== The problem ==
Quote exactly the lines running from the line with "断言: 通过验证在程序执行期间满足某些条件，从而增加程序的健壮性;" to the end of the entries, including both, and nothing else.

[Records provided Boundary: Start]

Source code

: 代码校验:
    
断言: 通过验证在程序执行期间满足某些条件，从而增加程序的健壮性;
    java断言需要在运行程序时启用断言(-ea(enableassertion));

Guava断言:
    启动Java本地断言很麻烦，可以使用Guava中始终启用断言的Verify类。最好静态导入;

[Records provided Boundary: End]

== Answer area ==
断言: 通过验证在程序执行期间满足某些条件，从而增加程序的健壮性;
    java断言需要在运行程序时启用断言(-ea(enableassertion));

Guava断言:
    启动Java本地断言很麻烦，可以使用Guava中始终启用断言的Verify类。最好静态导入;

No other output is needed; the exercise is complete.